Recently, Kaide et al. designed and synthesized bis-quinoline derivatives as useful probes for in vivo αSyn imaging [183]. To assess the activity of these derivatives in detecting αSyn aggregates, the authors first performed competitive inhibition assays in vitro. Notably, two compounds (BQ-1 and BQ-2) showed a high affinity towards αSyn fibrils (Ki equal to 17.0 and 11.6 nM, respectively) [183]. Interestingly, fluorescent staining experiments proved the efficacy of BQ-1 and BQ-2 in detecting αSyn aggregates in PD human brain samples. Since BQ-2 showed the highest affinity towards αSyn aggregates, it was chosen for radiolabeling and further evaluations. Thus, the authors evaluated the lipophilicity of [18F]BQ-2 (Figure 4) and performed biodistribution studies in vivo (mice). Interestingly, the compound displayed a moderate initial brain uptake (1.59%ID/g at 2 min postinjection) and was characterized by a moderate log D (2.62) [183]. Despite its promising pharmacokinetic profile, [18F]BQ-2 was primarily retained in the brain (1.35%ID/g at 60 min postinjection), probably because of nonspecific binding. This disadvantage was confirmed by in vitro autoradiography. In fact, a large amount of nonspecific binding was observed in the whole brain section [183]. Finally, this suggests that [18F]BQ-2 was not a suitable PET probe for imaging αSyn aggregates in PD patients’ brains.

============================================================

What you will do:
1 - Answer from the passage on bis-quinoline probes for αSyn imaging:
(a) What Ki value did BQ-1 show toward αSyn fibrils?
(b) How much [18F]BQ-2 was in the mouse brain at 2 min postinjection?
(c) Which experiment confirmed the nonspecific binding of [18F]BQ-2?
2 - Go on with the passage on bis-quinoline probes for αSyn imaging, picking up right after its last sentence.

Entries contained in a dataset
============================================================

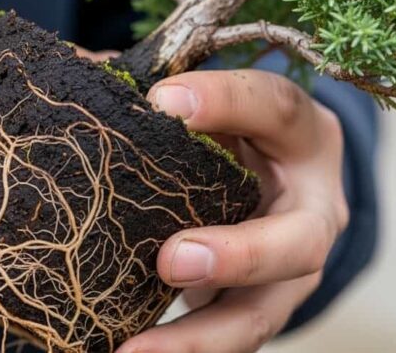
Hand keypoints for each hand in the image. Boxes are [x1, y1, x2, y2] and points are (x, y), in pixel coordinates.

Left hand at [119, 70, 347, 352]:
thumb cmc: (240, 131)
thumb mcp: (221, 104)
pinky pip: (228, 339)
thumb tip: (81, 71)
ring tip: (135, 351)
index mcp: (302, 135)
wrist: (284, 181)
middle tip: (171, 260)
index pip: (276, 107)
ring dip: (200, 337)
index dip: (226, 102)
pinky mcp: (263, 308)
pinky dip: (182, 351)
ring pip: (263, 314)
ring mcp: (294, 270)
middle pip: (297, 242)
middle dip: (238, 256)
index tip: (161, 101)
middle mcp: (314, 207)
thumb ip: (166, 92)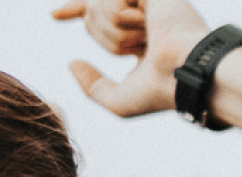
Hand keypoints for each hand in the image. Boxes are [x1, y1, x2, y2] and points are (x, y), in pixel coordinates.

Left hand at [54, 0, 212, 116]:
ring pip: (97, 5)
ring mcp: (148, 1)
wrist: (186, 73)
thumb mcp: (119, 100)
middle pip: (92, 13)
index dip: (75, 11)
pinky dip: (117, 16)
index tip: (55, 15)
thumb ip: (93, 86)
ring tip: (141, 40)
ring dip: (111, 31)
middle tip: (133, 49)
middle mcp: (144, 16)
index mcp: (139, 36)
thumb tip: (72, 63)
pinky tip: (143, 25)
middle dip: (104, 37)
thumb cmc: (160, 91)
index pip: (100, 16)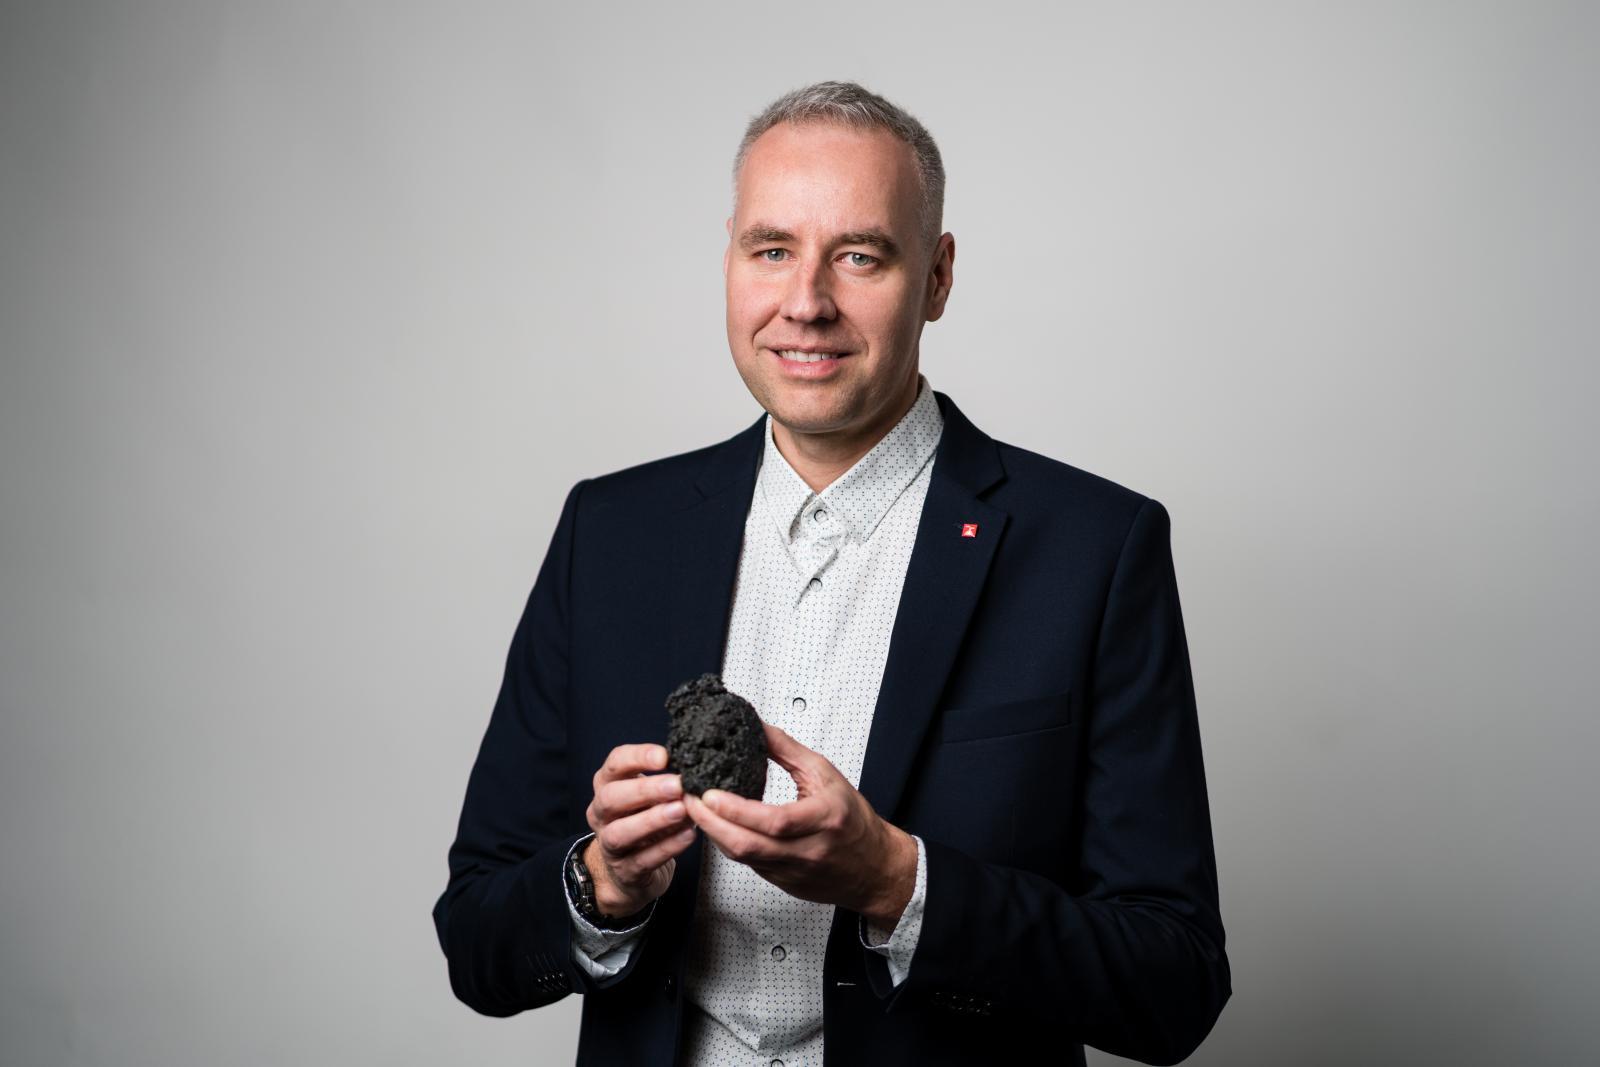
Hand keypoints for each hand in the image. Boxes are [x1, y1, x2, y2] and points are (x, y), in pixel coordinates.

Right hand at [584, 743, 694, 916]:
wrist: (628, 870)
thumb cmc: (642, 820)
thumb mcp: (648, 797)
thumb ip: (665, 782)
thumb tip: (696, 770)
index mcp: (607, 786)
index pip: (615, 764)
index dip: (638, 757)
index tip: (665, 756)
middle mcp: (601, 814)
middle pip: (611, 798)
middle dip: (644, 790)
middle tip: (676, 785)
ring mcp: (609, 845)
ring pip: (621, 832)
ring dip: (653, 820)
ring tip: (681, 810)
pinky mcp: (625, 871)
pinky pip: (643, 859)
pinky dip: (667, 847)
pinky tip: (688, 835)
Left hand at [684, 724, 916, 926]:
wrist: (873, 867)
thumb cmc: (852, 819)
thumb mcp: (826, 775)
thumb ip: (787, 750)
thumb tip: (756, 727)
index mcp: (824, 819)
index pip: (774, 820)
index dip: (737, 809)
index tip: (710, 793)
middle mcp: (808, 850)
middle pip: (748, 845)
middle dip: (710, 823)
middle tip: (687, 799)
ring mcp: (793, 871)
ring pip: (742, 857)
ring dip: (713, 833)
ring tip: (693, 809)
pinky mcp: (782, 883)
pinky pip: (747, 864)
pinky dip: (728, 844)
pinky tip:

============================================================

Task responses:
1 -
(a) 17.0 nM
(b) 1.59%ID/g
(c) In vitro autoradiography

2 -
In comparison with fluorescent probes developed for the imaging of αSyn in ex vivo and in vivo samples, the research on radiolabeled probes has taken several steps forward. In fact, [125I]IDP-3 and [125I]IDP-4 were able to stain αSyn in LB ex vivo samples, while other candidates like [3H]MODAG-001 and [18F]46a were characterized by a potent affinity for αSyn fibrils [177,178,182]. Furthermore, most of the compounds discussed in this paragraph were able to cross the BBB and spread homogenously in the brains of in vivo models. However, no suitable radiolabeled probe has yet been obtained for αSyn imaging. The main limits are represented by a low brain uptake, low amyloid selectivity, chemical instability, and low affinity for specific αSyn species [174]. As a result, more efforts are required to develop a suitable compound able to be exploited as an αSyn imaging probe [180].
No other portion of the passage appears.